* begin RECORD LIST *

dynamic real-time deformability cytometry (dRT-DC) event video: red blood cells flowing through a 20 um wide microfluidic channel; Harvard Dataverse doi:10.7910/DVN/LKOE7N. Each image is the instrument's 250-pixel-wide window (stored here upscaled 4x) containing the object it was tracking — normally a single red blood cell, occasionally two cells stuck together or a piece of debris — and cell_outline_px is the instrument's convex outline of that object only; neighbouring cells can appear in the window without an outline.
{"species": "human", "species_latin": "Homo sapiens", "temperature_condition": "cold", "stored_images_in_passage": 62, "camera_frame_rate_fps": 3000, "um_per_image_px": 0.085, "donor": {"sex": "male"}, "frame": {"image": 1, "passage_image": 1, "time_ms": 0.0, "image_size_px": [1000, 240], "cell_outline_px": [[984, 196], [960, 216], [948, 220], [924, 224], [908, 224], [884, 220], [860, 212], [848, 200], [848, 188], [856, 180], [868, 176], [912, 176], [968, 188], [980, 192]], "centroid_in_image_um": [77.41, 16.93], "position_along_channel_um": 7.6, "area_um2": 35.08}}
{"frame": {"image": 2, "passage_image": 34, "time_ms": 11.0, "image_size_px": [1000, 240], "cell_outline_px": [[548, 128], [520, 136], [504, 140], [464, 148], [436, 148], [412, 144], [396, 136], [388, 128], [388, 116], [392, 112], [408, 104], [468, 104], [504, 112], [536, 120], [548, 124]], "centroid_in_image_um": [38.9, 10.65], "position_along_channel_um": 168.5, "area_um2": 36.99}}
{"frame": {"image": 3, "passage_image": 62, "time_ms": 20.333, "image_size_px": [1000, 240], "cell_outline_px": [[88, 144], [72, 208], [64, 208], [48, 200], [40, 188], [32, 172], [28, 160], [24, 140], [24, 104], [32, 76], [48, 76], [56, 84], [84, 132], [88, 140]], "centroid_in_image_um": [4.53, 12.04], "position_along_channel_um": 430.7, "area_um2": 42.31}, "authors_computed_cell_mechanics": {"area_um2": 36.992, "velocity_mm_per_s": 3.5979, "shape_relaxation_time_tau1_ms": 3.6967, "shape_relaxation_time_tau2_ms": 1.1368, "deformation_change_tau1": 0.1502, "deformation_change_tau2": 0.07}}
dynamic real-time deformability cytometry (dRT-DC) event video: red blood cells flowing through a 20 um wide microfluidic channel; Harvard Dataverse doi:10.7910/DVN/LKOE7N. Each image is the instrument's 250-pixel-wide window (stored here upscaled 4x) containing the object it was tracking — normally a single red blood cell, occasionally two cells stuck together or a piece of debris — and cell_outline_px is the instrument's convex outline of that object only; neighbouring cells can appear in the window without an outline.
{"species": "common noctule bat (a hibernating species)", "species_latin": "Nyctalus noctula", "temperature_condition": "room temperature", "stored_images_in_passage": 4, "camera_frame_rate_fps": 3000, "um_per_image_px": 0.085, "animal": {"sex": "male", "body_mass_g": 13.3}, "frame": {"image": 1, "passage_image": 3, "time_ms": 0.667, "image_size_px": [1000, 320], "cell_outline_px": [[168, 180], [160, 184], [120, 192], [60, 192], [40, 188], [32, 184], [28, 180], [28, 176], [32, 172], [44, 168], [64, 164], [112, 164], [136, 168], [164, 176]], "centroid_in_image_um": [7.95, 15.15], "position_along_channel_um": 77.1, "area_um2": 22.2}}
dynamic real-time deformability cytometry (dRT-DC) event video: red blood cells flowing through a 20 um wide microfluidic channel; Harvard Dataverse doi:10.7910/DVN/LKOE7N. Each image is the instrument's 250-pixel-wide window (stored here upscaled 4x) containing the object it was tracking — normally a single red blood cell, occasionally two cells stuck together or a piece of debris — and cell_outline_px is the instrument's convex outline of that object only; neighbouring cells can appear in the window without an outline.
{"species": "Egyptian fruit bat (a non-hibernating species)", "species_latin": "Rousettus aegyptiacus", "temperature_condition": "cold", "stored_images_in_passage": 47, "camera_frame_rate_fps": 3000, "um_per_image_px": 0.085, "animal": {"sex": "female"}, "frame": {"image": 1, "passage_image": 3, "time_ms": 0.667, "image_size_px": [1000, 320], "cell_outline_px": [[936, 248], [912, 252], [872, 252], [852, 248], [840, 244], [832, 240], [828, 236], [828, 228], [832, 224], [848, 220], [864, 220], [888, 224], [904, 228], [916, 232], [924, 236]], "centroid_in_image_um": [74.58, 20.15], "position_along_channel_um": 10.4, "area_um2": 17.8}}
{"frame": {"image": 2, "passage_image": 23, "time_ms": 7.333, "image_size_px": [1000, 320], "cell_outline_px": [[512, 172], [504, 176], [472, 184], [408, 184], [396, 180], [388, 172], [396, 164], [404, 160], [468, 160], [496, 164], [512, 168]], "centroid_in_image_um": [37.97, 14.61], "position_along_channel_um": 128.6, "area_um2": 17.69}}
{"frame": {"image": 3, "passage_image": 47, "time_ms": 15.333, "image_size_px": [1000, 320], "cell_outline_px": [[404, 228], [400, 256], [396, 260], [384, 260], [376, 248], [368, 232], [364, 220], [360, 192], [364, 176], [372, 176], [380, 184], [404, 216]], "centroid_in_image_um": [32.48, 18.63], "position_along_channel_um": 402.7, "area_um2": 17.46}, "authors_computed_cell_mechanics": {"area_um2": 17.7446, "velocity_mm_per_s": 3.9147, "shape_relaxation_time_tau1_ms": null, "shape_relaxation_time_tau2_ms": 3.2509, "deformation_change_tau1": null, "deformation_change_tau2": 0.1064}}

* end RECORD LIST *

◆ **PROBLEM REQUIREMENTS**: Copy out the whole listing exactly.

◆ **WRITTEN ANSWER**:
dynamic real-time deformability cytometry (dRT-DC) event video: red blood cells flowing through a 20 um wide microfluidic channel; Harvard Dataverse doi:10.7910/DVN/LKOE7N. Each image is the instrument's 250-pixel-wide window (stored here upscaled 4x) containing the object it was tracking — normally a single red blood cell, occasionally two cells stuck together or a piece of debris — and cell_outline_px is the instrument's convex outline of that object only; neighbouring cells can appear in the window without an outline.
{"species": "human", "species_latin": "Homo sapiens", "temperature_condition": "cold", "stored_images_in_passage": 62, "camera_frame_rate_fps": 3000, "um_per_image_px": 0.085, "donor": {"sex": "male"}, "frame": {"image": 1, "passage_image": 1, "time_ms": 0.0, "image_size_px": [1000, 240], "cell_outline_px": [[984, 196], [960, 216], [948, 220], [924, 224], [908, 224], [884, 220], [860, 212], [848, 200], [848, 188], [856, 180], [868, 176], [912, 176], [968, 188], [980, 192]], "centroid_in_image_um": [77.41, 16.93], "position_along_channel_um": 7.6, "area_um2": 35.08}}
{"frame": {"image": 2, "passage_image": 34, "time_ms": 11.0, "image_size_px": [1000, 240], "cell_outline_px": [[548, 128], [520, 136], [504, 140], [464, 148], [436, 148], [412, 144], [396, 136], [388, 128], [388, 116], [392, 112], [408, 104], [468, 104], [504, 112], [536, 120], [548, 124]], "centroid_in_image_um": [38.9, 10.65], "position_along_channel_um": 168.5, "area_um2": 36.99}}
{"frame": {"image": 3, "passage_image": 62, "time_ms": 20.333, "image_size_px": [1000, 240], "cell_outline_px": [[88, 144], [72, 208], [64, 208], [48, 200], [40, 188], [32, 172], [28, 160], [24, 140], [24, 104], [32, 76], [48, 76], [56, 84], [84, 132], [88, 140]], "centroid_in_image_um": [4.53, 12.04], "position_along_channel_um": 430.7, "area_um2": 42.31}, "authors_computed_cell_mechanics": {"area_um2": 36.992, "velocity_mm_per_s": 3.5979, "shape_relaxation_time_tau1_ms": 3.6967, "shape_relaxation_time_tau2_ms": 1.1368, "deformation_change_tau1": 0.1502, "deformation_change_tau2": 0.07}}
dynamic real-time deformability cytometry (dRT-DC) event video: red blood cells flowing through a 20 um wide microfluidic channel; Harvard Dataverse doi:10.7910/DVN/LKOE7N. Each image is the instrument's 250-pixel-wide window (stored here upscaled 4x) containing the object it was tracking — normally a single red blood cell, occasionally two cells stuck together or a piece of debris — and cell_outline_px is the instrument's convex outline of that object only; neighbouring cells can appear in the window without an outline.
{"species": "common noctule bat (a hibernating species)", "species_latin": "Nyctalus noctula", "temperature_condition": "room temperature", "stored_images_in_passage": 4, "camera_frame_rate_fps": 3000, "um_per_image_px": 0.085, "animal": {"sex": "male", "body_mass_g": 13.3}, "frame": {"image": 1, "passage_image": 3, "time_ms": 0.667, "image_size_px": [1000, 320], "cell_outline_px": [[168, 180], [160, 184], [120, 192], [60, 192], [40, 188], [32, 184], [28, 180], [28, 176], [32, 172], [44, 168], [64, 164], [112, 164], [136, 168], [164, 176]], "centroid_in_image_um": [7.95, 15.15], "position_along_channel_um": 77.1, "area_um2": 22.2}}
dynamic real-time deformability cytometry (dRT-DC) event video: red blood cells flowing through a 20 um wide microfluidic channel; Harvard Dataverse doi:10.7910/DVN/LKOE7N. Each image is the instrument's 250-pixel-wide window (stored here upscaled 4x) containing the object it was tracking — normally a single red blood cell, occasionally two cells stuck together or a piece of debris — and cell_outline_px is the instrument's convex outline of that object only; neighbouring cells can appear in the window without an outline.
{"species": "Egyptian fruit bat (a non-hibernating species)", "species_latin": "Rousettus aegyptiacus", "temperature_condition": "cold", "stored_images_in_passage": 47, "camera_frame_rate_fps": 3000, "um_per_image_px": 0.085, "animal": {"sex": "female"}, "frame": {"image": 1, "passage_image": 3, "time_ms": 0.667, "image_size_px": [1000, 320], "cell_outline_px": [[936, 248], [912, 252], [872, 252], [852, 248], [840, 244], [832, 240], [828, 236], [828, 228], [832, 224], [848, 220], [864, 220], [888, 224], [904, 228], [916, 232], [924, 236]], "centroid_in_image_um": [74.58, 20.15], "position_along_channel_um": 10.4, "area_um2": 17.8}}
{"frame": {"image": 2, "passage_image": 23, "time_ms": 7.333, "image_size_px": [1000, 320], "cell_outline_px": [[512, 172], [504, 176], [472, 184], [408, 184], [396, 180], [388, 172], [396, 164], [404, 160], [468, 160], [496, 164], [512, 168]], "centroid_in_image_um": [37.97, 14.61], "position_along_channel_um": 128.6, "area_um2": 17.69}}
{"frame": {"image": 3, "passage_image": 47, "time_ms": 15.333, "image_size_px": [1000, 320], "cell_outline_px": [[404, 228], [400, 256], [396, 260], [384, 260], [376, 248], [368, 232], [364, 220], [360, 192], [364, 176], [372, 176], [380, 184], [404, 216]], "centroid_in_image_um": [32.48, 18.63], "position_along_channel_um": 402.7, "area_um2": 17.46}, "authors_computed_cell_mechanics": {"area_um2": 17.7446, "velocity_mm_per_s": 3.9147, "shape_relaxation_time_tau1_ms": null, "shape_relaxation_time_tau2_ms": 3.2509, "deformation_change_tau1": null, "deformation_change_tau2": 0.1064}}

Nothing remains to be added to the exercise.